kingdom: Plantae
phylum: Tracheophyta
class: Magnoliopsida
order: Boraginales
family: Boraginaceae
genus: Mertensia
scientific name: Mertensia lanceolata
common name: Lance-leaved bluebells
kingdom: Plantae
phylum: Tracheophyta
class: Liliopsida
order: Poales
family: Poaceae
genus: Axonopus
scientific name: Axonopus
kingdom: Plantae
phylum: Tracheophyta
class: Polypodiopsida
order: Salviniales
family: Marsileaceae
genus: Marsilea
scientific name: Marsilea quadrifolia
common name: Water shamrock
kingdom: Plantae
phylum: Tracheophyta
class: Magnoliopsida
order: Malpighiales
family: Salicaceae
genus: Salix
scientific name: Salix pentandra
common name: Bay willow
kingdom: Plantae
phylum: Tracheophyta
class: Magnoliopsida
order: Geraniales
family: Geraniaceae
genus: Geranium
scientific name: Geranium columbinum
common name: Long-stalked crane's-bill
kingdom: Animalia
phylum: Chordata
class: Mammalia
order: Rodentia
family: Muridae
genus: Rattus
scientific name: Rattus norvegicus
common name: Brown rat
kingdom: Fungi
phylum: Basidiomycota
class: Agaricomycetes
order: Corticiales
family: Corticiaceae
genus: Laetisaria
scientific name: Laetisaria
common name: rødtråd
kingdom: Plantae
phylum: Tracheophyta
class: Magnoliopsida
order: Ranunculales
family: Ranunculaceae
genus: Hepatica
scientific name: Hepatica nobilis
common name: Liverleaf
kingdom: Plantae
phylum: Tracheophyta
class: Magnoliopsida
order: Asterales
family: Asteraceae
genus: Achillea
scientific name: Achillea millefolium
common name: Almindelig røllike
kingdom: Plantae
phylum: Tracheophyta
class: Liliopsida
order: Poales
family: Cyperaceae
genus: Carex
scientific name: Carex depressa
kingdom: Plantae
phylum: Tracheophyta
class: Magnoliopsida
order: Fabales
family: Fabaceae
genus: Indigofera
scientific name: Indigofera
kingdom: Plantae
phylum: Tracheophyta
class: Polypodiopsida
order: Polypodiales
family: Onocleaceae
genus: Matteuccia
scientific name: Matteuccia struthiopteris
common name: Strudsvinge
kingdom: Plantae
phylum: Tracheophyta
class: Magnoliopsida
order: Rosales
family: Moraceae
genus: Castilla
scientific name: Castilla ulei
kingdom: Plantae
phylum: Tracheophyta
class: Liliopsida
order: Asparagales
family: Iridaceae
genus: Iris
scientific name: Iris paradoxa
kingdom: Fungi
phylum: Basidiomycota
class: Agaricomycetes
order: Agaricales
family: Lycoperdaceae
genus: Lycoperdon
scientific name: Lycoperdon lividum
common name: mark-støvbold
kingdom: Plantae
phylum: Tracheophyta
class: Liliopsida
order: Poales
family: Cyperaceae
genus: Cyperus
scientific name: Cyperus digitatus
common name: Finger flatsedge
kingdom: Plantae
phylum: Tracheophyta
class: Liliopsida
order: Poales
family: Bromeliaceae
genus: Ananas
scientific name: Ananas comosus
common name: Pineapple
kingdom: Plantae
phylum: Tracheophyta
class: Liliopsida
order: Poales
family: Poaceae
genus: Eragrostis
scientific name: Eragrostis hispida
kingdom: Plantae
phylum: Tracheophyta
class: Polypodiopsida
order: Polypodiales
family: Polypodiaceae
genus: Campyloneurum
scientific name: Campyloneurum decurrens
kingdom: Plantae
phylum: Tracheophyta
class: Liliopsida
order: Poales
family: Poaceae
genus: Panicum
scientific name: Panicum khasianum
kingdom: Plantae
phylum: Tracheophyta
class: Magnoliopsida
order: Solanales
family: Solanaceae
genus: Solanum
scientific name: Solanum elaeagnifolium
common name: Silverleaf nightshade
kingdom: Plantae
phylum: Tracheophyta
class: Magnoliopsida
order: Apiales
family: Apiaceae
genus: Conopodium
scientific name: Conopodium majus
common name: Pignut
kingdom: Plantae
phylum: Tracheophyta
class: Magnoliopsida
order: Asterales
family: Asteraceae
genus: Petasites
+ + +
**Given instruction**
Print every line of the records above verbatim, in the original order.

**Written solution**
kingdom: Plantae
phylum: Tracheophyta
class: Magnoliopsida
order: Boraginales
family: Boraginaceae
genus: Mertensia
scientific name: Mertensia lanceolata
common name: Lance-leaved bluebells
kingdom: Plantae
phylum: Tracheophyta
class: Liliopsida
order: Poales
family: Poaceae
genus: Axonopus
scientific name: Axonopus
kingdom: Plantae
phylum: Tracheophyta
class: Polypodiopsida
order: Salviniales
family: Marsileaceae
genus: Marsilea
scientific name: Marsilea quadrifolia
common name: Water shamrock
kingdom: Plantae
phylum: Tracheophyta
class: Magnoliopsida
order: Malpighiales
family: Salicaceae
genus: Salix
scientific name: Salix pentandra
common name: Bay willow
kingdom: Plantae
phylum: Tracheophyta
class: Magnoliopsida
order: Geraniales
family: Geraniaceae
genus: Geranium
scientific name: Geranium columbinum
common name: Long-stalked crane's-bill
kingdom: Animalia
phylum: Chordata
class: Mammalia
order: Rodentia
family: Muridae
genus: Rattus
scientific name: Rattus norvegicus
common name: Brown rat
kingdom: Fungi
phylum: Basidiomycota
class: Agaricomycetes
order: Corticiales
family: Corticiaceae
genus: Laetisaria
scientific name: Laetisaria
common name: rødtråd
kingdom: Plantae
phylum: Tracheophyta
class: Magnoliopsida
order: Ranunculales
family: Ranunculaceae
genus: Hepatica
scientific name: Hepatica nobilis
common name: Liverleaf
kingdom: Plantae
phylum: Tracheophyta
class: Magnoliopsida
order: Asterales
family: Asteraceae
genus: Achillea
scientific name: Achillea millefolium
common name: Almindelig røllike
kingdom: Plantae
phylum: Tracheophyta
class: Liliopsida
order: Poales
family: Cyperaceae
genus: Carex
scientific name: Carex depressa
kingdom: Plantae
phylum: Tracheophyta
class: Magnoliopsida
order: Fabales
family: Fabaceae
genus: Indigofera
scientific name: Indigofera
kingdom: Plantae
phylum: Tracheophyta
class: Polypodiopsida
order: Polypodiales
family: Onocleaceae
genus: Matteuccia
scientific name: Matteuccia struthiopteris
common name: Strudsvinge
kingdom: Plantae
phylum: Tracheophyta
class: Magnoliopsida
order: Rosales
family: Moraceae
genus: Castilla
scientific name: Castilla ulei
kingdom: Plantae
phylum: Tracheophyta
class: Liliopsida
order: Asparagales
family: Iridaceae
genus: Iris
scientific name: Iris paradoxa
kingdom: Fungi
phylum: Basidiomycota
class: Agaricomycetes
order: Agaricales
family: Lycoperdaceae
genus: Lycoperdon
scientific name: Lycoperdon lividum
common name: mark-støvbold
kingdom: Plantae
phylum: Tracheophyta
class: Liliopsida
order: Poales
family: Cyperaceae
genus: Cyperus
scientific name: Cyperus digitatus
common name: Finger flatsedge
kingdom: Plantae
phylum: Tracheophyta
class: Liliopsida
order: Poales
family: Bromeliaceae
genus: Ananas
scientific name: Ananas comosus
common name: Pineapple
kingdom: Plantae
phylum: Tracheophyta
class: Liliopsida
order: Poales
family: Poaceae
genus: Eragrostis
scientific name: Eragrostis hispida
kingdom: Plantae
phylum: Tracheophyta
class: Polypodiopsida
order: Polypodiales
family: Polypodiaceae
genus: Campyloneurum
scientific name: Campyloneurum decurrens
kingdom: Plantae
phylum: Tracheophyta
class: Liliopsida
order: Poales
family: Poaceae
genus: Panicum
scientific name: Panicum khasianum
kingdom: Plantae
phylum: Tracheophyta
class: Magnoliopsida
order: Solanales
family: Solanaceae
genus: Solanum
scientific name: Solanum elaeagnifolium
common name: Silverleaf nightshade
kingdom: Plantae
phylum: Tracheophyta
class: Magnoliopsida
order: Apiales
family: Apiaceae
genus: Conopodium
scientific name: Conopodium majus
common name: Pignut
kingdom: Plantae
phylum: Tracheophyta
class: Magnoliopsida
order: Asterales
family: Asteraceae
genus: Petasites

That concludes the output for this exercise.